When I trained in Iwama under Morihiro Saito Sensei many years ago, every so often he would say something like, “Sunao ni keiko shite kudasai” (Practice with an honest mind) to admonish students to practice sincerely and in a spirit of cooperation. An example would be when he saw a student resisting another’s attempt to perform a technique using his foreknowledge of the technique being practiced.
Let’s assume that we are practicing tai no henko. I know that nage will be pivoting to the outside while extending his arms in front of his center. Instead of merely grabbing his hand firmly, I lift it up forcibly to prevent him from turning and executing the technique. What I have done is simply to take advantage of the prearranged nature of practice to thwart nage’s attempt to perform the technique. I am not being “sunao” or honest in my training. Such an action on my part would be entirely self-defeating and a show of disrespect to the teacher. If I were to lift uke’s arm upward in tai no henko, he could simply continue the upward movement and swing his arm towards my face to throw me down.
The following was a true story that occurred at the Iwama Dojo many years ago.

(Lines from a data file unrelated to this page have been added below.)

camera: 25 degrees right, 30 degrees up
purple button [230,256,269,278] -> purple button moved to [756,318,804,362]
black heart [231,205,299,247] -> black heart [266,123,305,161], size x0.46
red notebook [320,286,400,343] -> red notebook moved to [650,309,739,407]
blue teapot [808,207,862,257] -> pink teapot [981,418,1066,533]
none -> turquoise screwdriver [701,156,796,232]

I was practicing with a strong partner. Every time, he would use his knowledge of the technique we were practicing to block my movement. This of course was a cause of frustration to me. To make a statement, I proceded to block his technique in the same manner, but only once to prove a point. He continued every time to stop me, and from then on, I just resigned myself to continue until the end of class vowing to never train with him again.
I knew that Saito Sensei was watching us as we continued in this manner, and I saw him becoming upset out of the corner of my eye. Finally, Sensei shouted, “Dame! So iu kudaranai keiko yamero!” (Stop that stupid training!). We all sat down while Sensei exploded at my partner. He explained that anyone can block a person’s technique if they know in advance what they intend to do. That this kind of training totally defeats the purpose of practice and that one cannot progress by training this way. Sensei then proceded to ban my partner from practice at the dojo. The man was totally humiliated and immediately left the dojo with his head hanging down.

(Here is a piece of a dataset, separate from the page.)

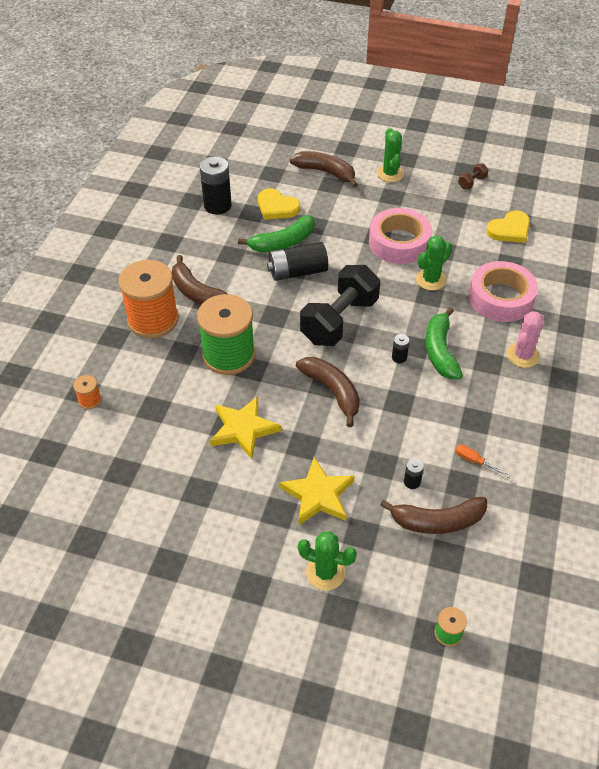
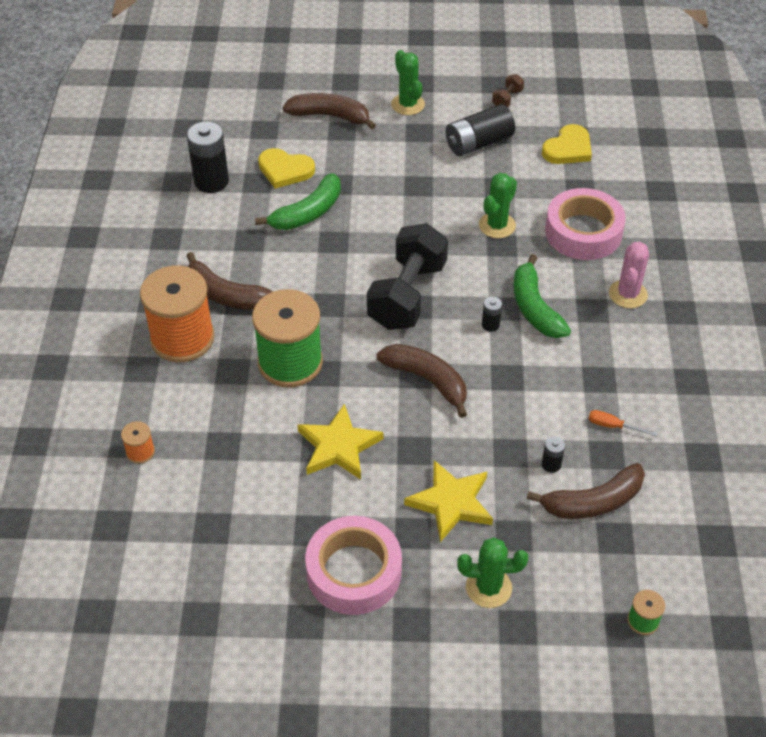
camera: 15 degrees left, 0 degrees up
black battery [267,242,328,281] -> black battery moved to [446,104,515,156]
pink tape [369,208,432,264] -> pink tape moved to [305,516,402,615]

Sensei eventually let the man back after about a month. From that point on, he trained in a respectful way and became an exemplary student. I trained with him several times after that and it was an enjoyable experience. He later established his own dojo and is still active.
Let me give one more example drawn from aikido history. This one is a humorous story that shows another instance of someone not being “sunao.” It has to do with the famous Professor Kenzo Futaki who was a devoted student of Morihei Ueshiba during the Kobukan Dojo period in the 1930s. Futaki Sensei was known affectionately as “Dr. Brown Rice” for his strict macrobiotic diet.
One day Professor Futaki said to Ueshiba Sensei, “Sensei, I am going to attack you with a bokken. Can you escape from my attack?” Sensei answered smilingly, “Anytime.” When the professor used to attack Sensei from the front during demonstrations, Sensei always evaded to the left. So this time, he anticipated and decided to make an attack to the direction in which Sensei always evaded. As a result, Professor Futaki’s attack missed Sensei again, because Sensei did not move. The professor of course admitted his defeat.
When Professor Futaki asked Sensei how he could tell the direction of his attack, he responded, “Your mind had already flown to the right. Your empty-spirited body made that attack ever so slowly!”
In this case too, the befuddled professor believed he could outwit Ueshiba Sensei because he thought the latter would move in a predictable way. However, the Founder was extremely astute and immediately sensed the ruse. Dr. Futaki was not being “sunao” when he attacked with his bokken.
I will finish up with one other example of how the lack of an honest spirit in training led to the end of two promising aikido careers. On my first trip to Japan, there were two foreign men that often trained and hung out together. They were both ranked about 2nd dan at the time. They could often be seen practicing together after class and really mixing it up.
Years later, I happened to ask a mutual friend what happened to these two men as I had not seen or heard about them for a long time. He said that both had stopped aikido altogether because of their frustration at not being able to make techniques work on each other. They did not practice aikido with an honest mind. To my way of thinking, they had totally misunderstood the importance of honest practice as the correct way to develop good aikido skills.
I think it is important for teachers to grasp this often misunderstood point and regularly explain to students why their future progress hinges upon adopting an open, honest mind in training, what the Japanese call “sunao na kokoro.”